さらに、「やさしさ」の変化として、現代の若者は「相手の気持ちを察し慰め共感しようとする」ことから「相手の気持ちに立ち入らずに傷つけないようにする」やさしさへ変化しているのではないかという意見もある。いわば、自分が傷つかないための「予防」である。
また本書では人気ロックバンドのBUMP OF CHICKENの歌詞から「やさしさ」をみている。「ひとりごと」という曲だ。
ねぇ 優しさってなんだと思う 僕少し解ってきたよ
きっとさ 君に渡そうとしたら 粉々になるよ
ここでのやさしさは「君のため」と言いながらも、自分のエゴなのではないかと警戒気味に自覚されている。優しいひとは自分のことをそうとは思っていない。自分が意識しないことで、相手が「やさしさ」を感じた時、それが本当の「やさしさ」ではないかと歌っている。
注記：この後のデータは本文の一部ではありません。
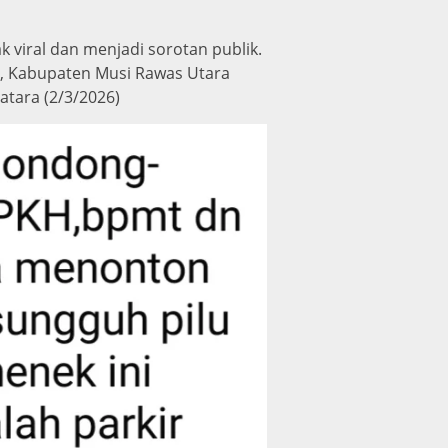
viral dan menjadi sorotan publik.
t, Kabupaten Musi Rawas Utara
tara (2/3/2026)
曲から離れ、今度は文学から「やさしさ」をみてみたいと思う。
太宰治が考えるやさしさは「人間の貴さの証としての」やさしさであるという。
人を憂うる、ひとの淋しさ侘びしさ、つらさに敏感な事、これが優しさであり、また人間として一番優れている事じゃないかしら、そうして、そんな、やさしい人の表情は、いつでも含羞(はにかみ)であります。
バンプがやさしさを「エゴ」と歌いかける一方、太宰は「含羞(はにかみ)」であると述べている。やさしさがいかに多義にわたっているか、人によって感じ方が違うかが分かる。
この他にも、本書では古典、文学、曲、研究者の資料から「やさしさ」についてアプローチしている。結論から言えば「やさしさ」の答えはない。それは人によって、時代によって、変化していくものなのだ。
しかし、自分の中では「やさしさ」の意味を確立し、それを他人に与えられる人間になりたいと思う。